# Quantized least squares estimator and errors...

Started by January 24, 2007
I'll present my problem with an example.

Let's assume I've an ADC sampling a signal and providing a mx1 column of
samples that can be represented as

b + w

being b the vector of the exact values of the signal and w the zero-mean
error due to thermal noise and quantization error.

The acquired signal can be modelled as

A * x = b + w

and I want to estimate the parameters in the vector x. Let's assume for a
moment that I've no error in A. This means that I can obtain the mvu
estimator as

\hat{x} = ((A' * A)^-1 * A') * (b + w)

and it also means that if the covariance matrix of the w vector was \sigma
* I, being I the indentity matrix, the covariance matrix of the error
affecting the output will be

\sigma * (A' * A) ^ -1.

So far so good. If on the other side A is affected by errors and still the
least squares approach is applied the error bound is known and has been
studied. Again so far so good.

Let's assume now instead that A is exact and that it's moore-penrose
pseudoinverse A# is calculated in double precision and then it's quantized,
so that it can be represented as (A# + An), begin An the quantization
error. This means that

(A# + An) * A * x = (A# + An) * (b + w);
(I + An * A) * x = A# * (b + w) + An * (b + w);

which implies that now the estimates are polluted by the additive term

An * (b + w).

What I'm interested in is the statistics of this term to see whether it
pollutes the measures in a "colored way". The term b represents a
sinusoidal signal acquired from a laser and m is such that the estimation
is also done in a multiple of the sinusoid period. I know that An *
b(because of the chosen m) and An * w are generally neglectable, but since
time averaging is performed on the final estimates to search for colored
noise, I'd like to understand whether I'm introducing some myself with my
estimator.

Could anybody please provide some insight on the problem?

kl31n


On Jan 24, 9:14 pm, kl31n <"kl31n(get rid of this to write me
back)"@gmail.com> wrote:
[snip]
> pseudoinverse A# is calculated in double precision and then it's quantized,
> so that it can be represented as (A# + An), begin An the quantization
> error. This means that
>
> (A# + An) * A * x = (A# + An) * (b + w);
> (I + An * A) * x = A# * (b + w) + An * (b + w);
>
> which implies that now the estimates are polluted by the additive term
>
> An * (b + w).
>
> What I'm interested in is the statistics of this term to see whether it
> pollutes the measures in a "colored way". The term b represents a
> sinusoidal signal acquired from a laser and m is such that the estimation
> is also done in a multiple of the sinusoid period. I know that An *
> b(because of the chosen m) and An * w are generally neglectable, but since
> time averaging is performed on the final estimates to search for colored
> noise, I'd like to understand whether I'm introducing some myself with my
> estimator.

I'm not sure if this is good enough for you, but my first try would be
to
look at A and An, and look at the correlation between the rows of the
matrices.  This will give an idea of what correlation it will induce on
the
residual estimation error (A + An)*w.

Are you sure that your assumption that the quantization error will be
zero-mean good enough?  It's hard for me to imagine a case where
the quantization error is close enough to zero mean but not close
enough to be considered iid and orthogonal, unless you are working
with very small block sizes and large dynamic range in your numbers.

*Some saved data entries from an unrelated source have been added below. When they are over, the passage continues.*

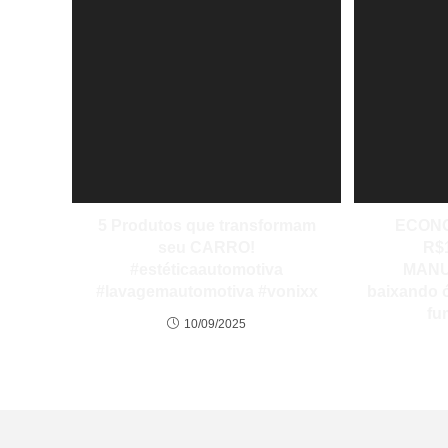
5 Produtos que transformam
ECONO
seu CARRO!
R$
#estéticaautomotiva
MANU
#lavagemautomotiva #vonixx
baixando ó
fu
10/09/2025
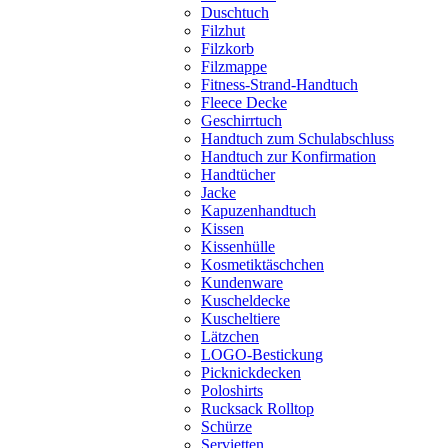
Duschtuch
Filzhut
Filzkorb
Filzmappe
Fitness-Strand-Handtuch
Fleece Decke
Geschirrtuch
Handtuch zum Schulabschluss
Handtuch zur Konfirmation
Handtücher
Jacke
Kapuzenhandtuch
Kissen
Kissenhülle
Kosmetiktäschchen
Kundenware
Kuscheldecke
Kuscheltiere
Lätzchen
LOGO-Bestickung
Picknickdecken
Poloshirts
Rucksack Rolltop
Schürze
Servietten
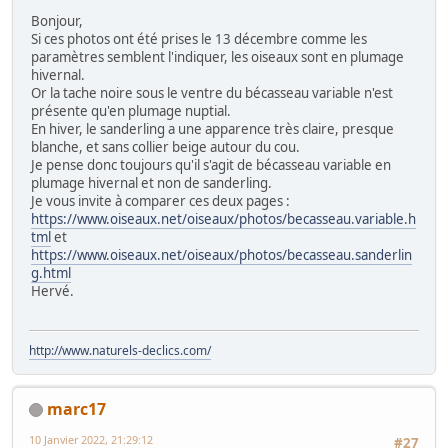
Bonjour,
Si ces photos ont été prises le 13 décembre comme les
paramètres semblent l'indiquer, les oiseaux sont en plumage
hivernal.
Or la tache noire sous le ventre du bécasseau variable n'est
présente qu'en plumage nuptial.
En hiver, le sanderling a une apparence très claire, presque
blanche, et sans collier beige autour du cou.
Je pense donc toujours qu'il s'agit de bécasseau variable en
plumage hivernal et non de sanderling.
Je vous invite à comparer ces deux pages :
https://www.oiseaux.net/oiseaux/photos/becasseau.variable.h
tml
et
https://www.oiseaux.net/oiseaux/photos/becasseau.sanderlin
g.html
Hervé.
http://www.naturels-declics.com/
marc17
10 Janvier 2022, 21:29:12
#27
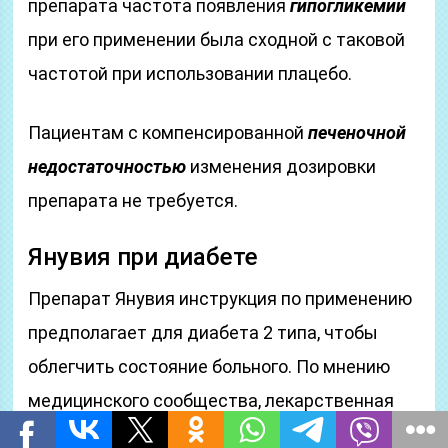
препарата частота появления
гипогликемии
при его применении была сходной с таковой
частотой при использовании плацебо.
Пациентам с компенсированной
печеночной
недостаточностью
изменения дозировки
препарата не требуется.
Янувия при диабете
Препарат Янувия инструкция по применению
предполагает для диабета 2 типа, чтобы
облегчить состояние больного. По мнению
медицинского сообщества, лекарственная
форма позволяет стабилизировать перепады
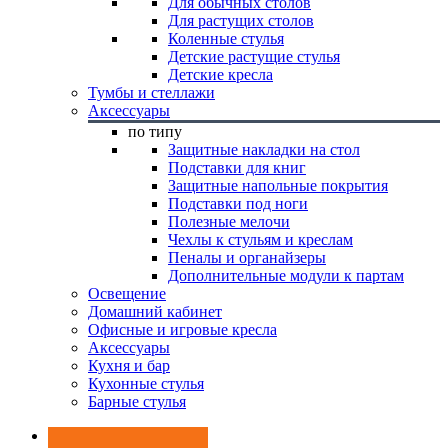
Для обычных столов
Для растущих столов
Коленные стулья
Детские растущие стулья
Детские кресла
Тумбы и стеллажи
Аксессуары
по типу
Защитные накладки на стол
Подставки для книг
Защитные напольные покрытия
Подставки под ноги
Полезные мелочи
Чехлы к стульям и креслам
Пеналы и органайзеры
Дополнительные модули к партам
Освещение
Домашний кабинет
Офисные и игровые кресла
Аксессуары
Кухня и бар
Кухонные стулья
Барные стулья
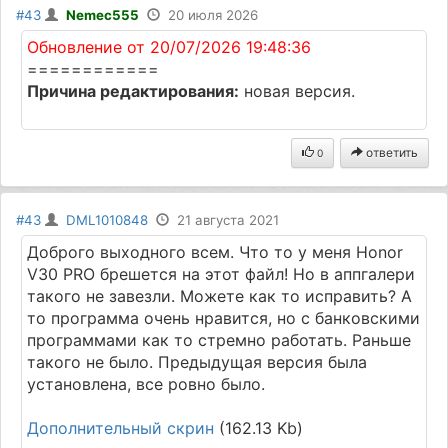
#43
Nemec555
20 июля 2026
Обновление от 20/07/2026 19:48:36
============
Причина редактирования:
новая версия.
ответить
0
#43
DML1010848
21 августа 2021
Доброго выходного всем. Что то у меня Honor
V30 PRO брешется на этот файл! Но в аппгалери
такого не завезли. Можете как то исправить? А
то программа очень нравится, но с банковскими
программами как то стремно работать. Раньше
такого не было. Предыдущая версия была
установлена, все ровно было.
Дополнительный скрин
(162.13 Kb)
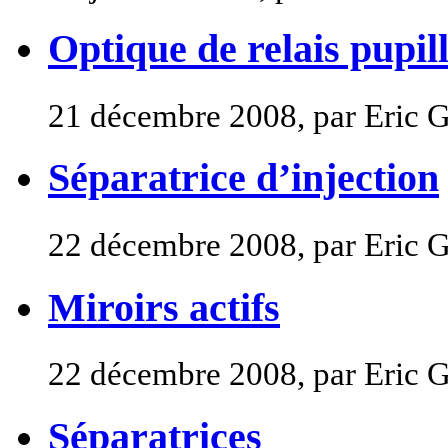
Optique de relais pupil
21 décembre 2008, par Eric 
Séparatrice d’injection
22 décembre 2008, par Eric 
Miroirs actifs
22 décembre 2008, par Eric 
Séparatrices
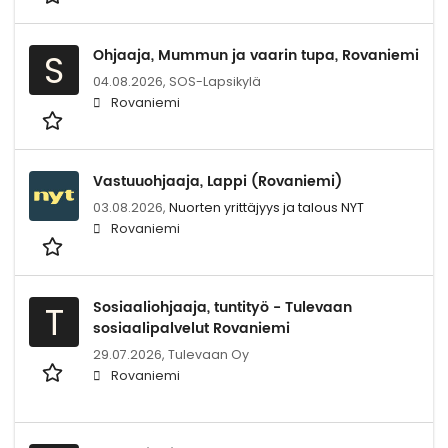
Ohjaaja, Mummun ja vaarin tupa, Rovaniemi
S
04.08.2026,
SOS-Lapsikylä
Rovaniemi
Vastuuohjaaja, Lappi (Rovaniemi)
03.08.2026,
Nuorten yrittäjyys ja talous NYT
Rovaniemi
Sosiaaliohjaaja, tuntityö - Tulevaan
T
sosiaalipalvelut Rovaniemi
29.07.2026,
Tulevaan Oy
Rovaniemi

Good question, by the way!

Julius


On 24 Jan 2007 13:10:55 -0800, julius wrote:

> I'm not sure if this is good enough for you, but my first try would be
> to
> look at A and An, and look at the correlation between the rows of the
> matrices.  This will give an idea of what correlation it will induce on
> the
> residual estimation error (A + An)*w.

First of all thanks for your reply. I don't understand what you mean, An is
a matrix of iid terms. With A I guess you meant A#, however in both case
neither A# nor A should be bothered as far as me. The additive term is An *
(b + w).

> Are you sure that your assumption that the quantization error will be
> zero-mean good enough?  It's hard for me to imagine a case where
> the quantization error is close enough to zero mean but not close
> enough to be considered iid and orthogonal, unless you are working
> with very small block sizes and large dynamic range in your numbers.

Well, it's zero-mean and iid of course, but still I don't see things
getting much simpler.

> Good question, by the way!

Thanks :)

> Julius

kl31n